Document section
----------------

"Lost and Found" is a song by English singer Ellie Goulding from her third studio album, Delirium (2015). It was released as a promotional single on 23 October 2015.

Composition
"Lost and Found" is a pop song, with a tempo of 138 beats per minute. Co-written by Goulding, Carl Falk, Max Martin, Laleh Pourkarim and Joakim Berg, it is a strumming, guitar-based mid-tempo song combining elements of folk and electronic music. According to Goulding, Martin originally wrote the song for Fleetwood Mac drummer Mick Fleetwood.

Critical reception
The song received mostly positive reviews. Lewis Corner of Digital Spy called the song as a "sparkling pop anthem". Rachel Brodsky of Spin wrote, "[The song] that would likely take off in any club setting", praising his chorus, saying that his beats "which never hurts". Bianca Gracie Idolator stated the song "is one of the strongest tracks [Goulding] has released thus far."

----------------

Exercise goal
Retype the section of the song article that opens with the words containing "Composition" and closes with "drummer Mick Fleetwood.".

----------------

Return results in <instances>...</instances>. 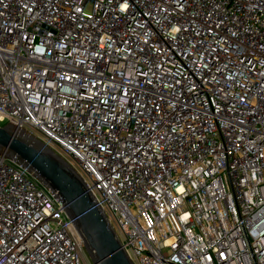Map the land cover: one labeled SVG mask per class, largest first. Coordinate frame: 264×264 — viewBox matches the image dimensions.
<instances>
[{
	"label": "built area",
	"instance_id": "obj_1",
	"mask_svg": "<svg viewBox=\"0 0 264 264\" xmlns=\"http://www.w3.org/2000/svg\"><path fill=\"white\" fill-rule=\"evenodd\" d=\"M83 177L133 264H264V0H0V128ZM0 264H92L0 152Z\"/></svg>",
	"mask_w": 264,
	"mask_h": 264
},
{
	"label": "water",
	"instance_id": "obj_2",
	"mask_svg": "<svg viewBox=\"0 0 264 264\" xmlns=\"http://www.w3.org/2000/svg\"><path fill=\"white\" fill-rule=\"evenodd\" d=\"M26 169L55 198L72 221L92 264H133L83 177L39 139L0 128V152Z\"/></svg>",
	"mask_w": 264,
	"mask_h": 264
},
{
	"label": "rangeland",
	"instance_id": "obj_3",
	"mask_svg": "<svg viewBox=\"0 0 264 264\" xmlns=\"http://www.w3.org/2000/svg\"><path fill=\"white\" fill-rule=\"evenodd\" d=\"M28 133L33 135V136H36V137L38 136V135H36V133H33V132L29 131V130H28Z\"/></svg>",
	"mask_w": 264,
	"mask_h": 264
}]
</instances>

----------------

Worked answer
Composition
"Lost and Found" is a pop song, with a tempo of 138 beats per minute. Co-written by Goulding, Carl Falk, Max Martin, Laleh Pourkarim and Joakim Berg, it is a strumming, guitar-based mid-tempo song combining elements of folk and electronic music. According to Goulding, Martin originally wrote the song for Fleetwood Mac drummer Mick Fleetwood.